● **Exercise aim**: Which lines have the string "label"? Copy all of them from the entries below.

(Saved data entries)
▼
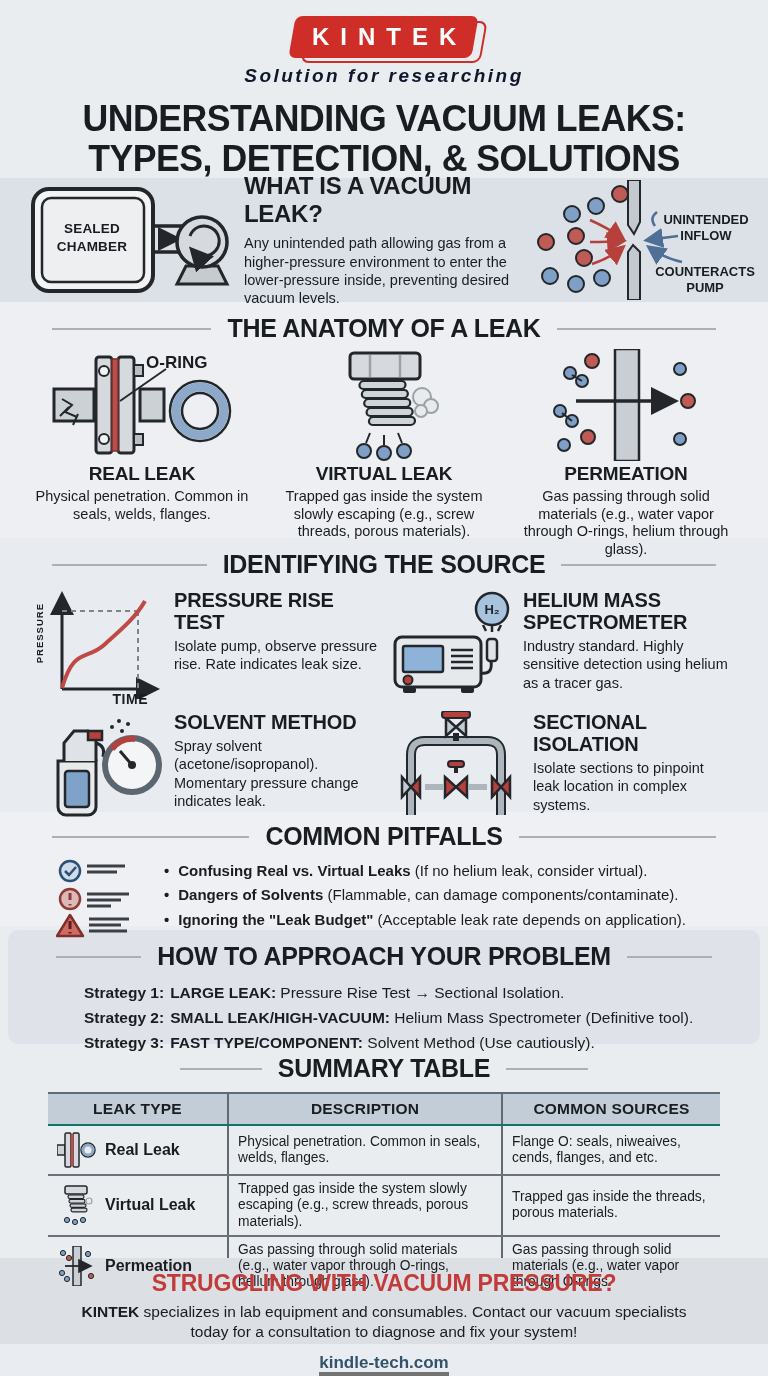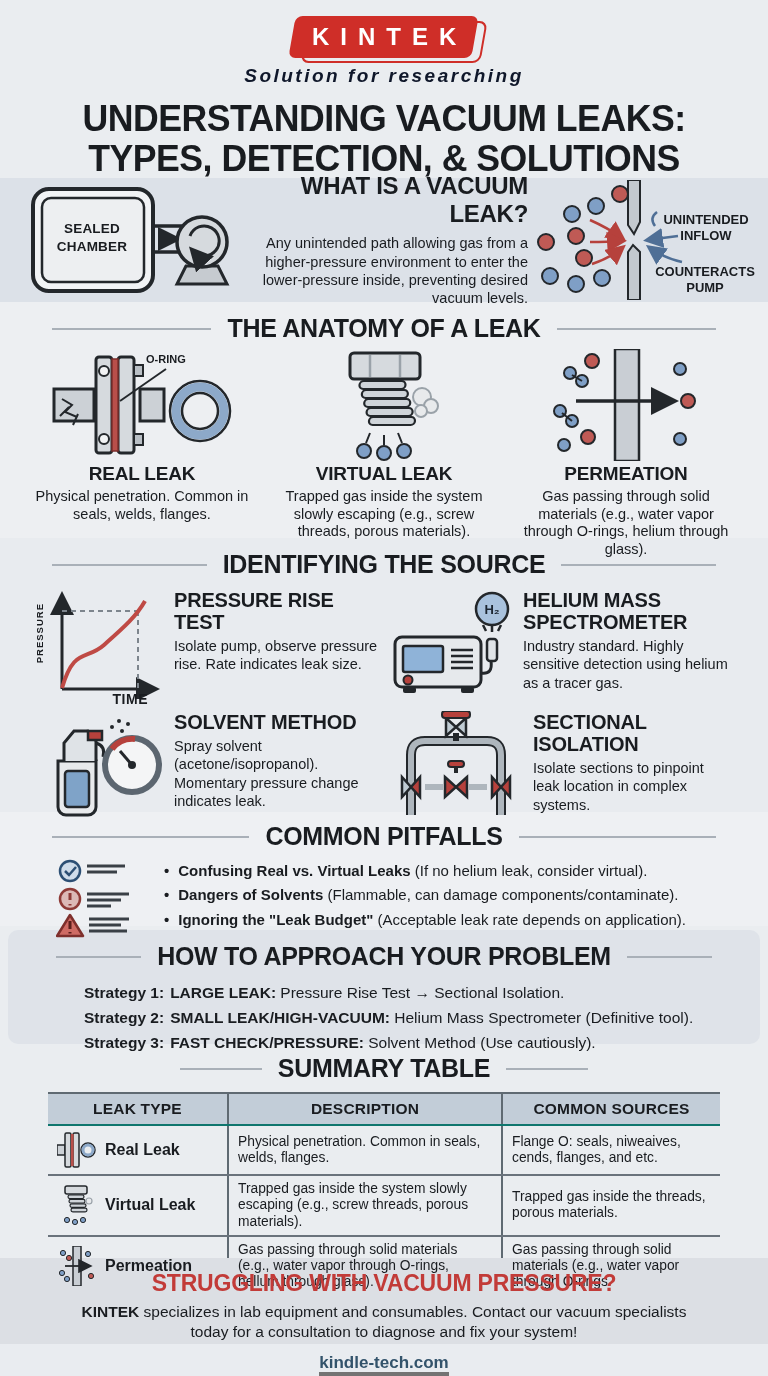--- a/index.html
+++ b/index.html
@@ -28,35 +28,35 @@
   
   .sec-title { display:flex; align-items:center; gap:16px; font-size:25px; font-weight:bold;
     letter-spacing:-0.3px; margin:0 52px; white-space:nowrap; }
   .sec-title::before, .sec-title::after { content:""; flex:1; height:2px; background:#a9b0b8; }
 
   
   .sec-whatis { height:124px; background:#dce1e8; display:flex; align-items:center; }
   .chamber-icon { position:relative; width:212px; height:112px; flex:none; margin-left:28px; }
   .chamber-label { position:absolute; left:16px; top:36px; width:96px; text-align:center;
     font-weight:bold; font-size:13.5px; line-height:1.3; letter-spacing:0.2px; }
-  .whatis-center { width:292px; text-align:right; padding:0 4px; }
+  .whatis-center { width:292px; text-align:left; padding:0 4px; }
   .whatis-center h2 { font-size:24px; font-weight:bold; letter-spacing:-0.3px; }
   .whatis-center p { margin-top:6px; font-size:14.5px; line-height:1.26; font-weight:500; }
   .leakwall-icon { position:relative; width:232px; height:120px; flex:none; }
   .lbl-inflow { position:absolute; right:2px; top:32px; width:112px; text-align:center;
     font-weight:bold; font-size:13px; line-height:1.2; }
   .lbl-counteracts { position:absolute; right:0px; top:84px; width:118px; text-align:center;
     font-weight:bold; font-size:13px; line-height:1.2; }
 
   
   .sec-anatomy { height:236px; background:#edeff2; padding-top:12px; }
   .anatomy-grid { display:flex; justify-content:space-between; padding:6px 28px 0; }
   .anatomy-col { width:228px; text-align:center; }
   .anatomy-iconbox { position:relative; height:112px; }
-  .oring-label { position:absolute; left:118px; top:4px; font-weight:bold; font-size:11px; }
+  .oring-label { position:absolute; left:118px; top:4px; font-weight:bold; font-size:17px; }
   .anatomy-col h3 { font-size:19px; font-weight:bold; margin-top:2px; letter-spacing:-0.2px; }
   .anatomy-col p { font-size:14.5px; line-height:1.22; margin-top:3px; font-weight:500; }
 
   
   .sec-identify { height:274px; background:#e8ebef; padding-top:12px; }
   .identify-grid { display:grid; grid-template-columns:1fr 1fr; column-gap:10px; row-gap:8px;
     padding:10px 36px 0 40px; }
   .method { display:flex; gap:12px; align-items:flex-start; }
   .method-icon { position:relative; flex:none; }
   .method h3 { font-size:20px; font-weight:bold; line-height:1.1; letter-spacing:-0.2px; }
@@ -390,21 +390,21 @@
         <li><b>Ignoring the "Leak Budget"</b><span> (Acceptable leak rate depends on application).</span></li>
       </ul>
     </div>
   </div>
 
   <div class="sec-approach">
     <div class="sec-title" style="margin:0 48px">HOW TO APPROACH YOUR PROBLEM</div>
     <div class="approach-lines">
       <div><span class="lab">Strategy 1:</span><span class="cap">LARGE LEAK:</span><span> Pressure Rise Test → Sectional Isolation.</span></div>
       <div><span class="lab">Strategy 2:</span><span class="cap">SMALL LEAK/HIGH-VACUUM:</span><span> Helium Mass Spectrometer (Definitive tool).</span></div>
-      <div><span class="lab">Strategy 3:</span><span class="cap">FAST CHECK/PRESSURE:</span><span> Solvent Method (Use cautiously).</span></div>
+      <div><span class="lab">Strategy 3:</span><span class="cap">FAST TYPE/COMPONENT:</span><span> Solvent Method (Use cautiously).</span></div>
     </div>
   </div>
 
   <div class="sec-summary">
     <div class="sec-title" style="margin:0 180px">SUMMARY TABLE</div>
     <table class="sum-table">
       <colgroup>
           <col class="c1">
           <col class="c2">
           <col class="c3">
▲
● **Result for this task**:
   .chamber-label { position:absolute; left:16px; top:36px; width:96px; text-align:center;
-  .oring-label { position:absolute; left:118px; top:4px; font-weight:bold; font-size:11px; }
+  .oring-label { position:absolute; left:118px; top:4px; font-weight:bold; font-size:17px; }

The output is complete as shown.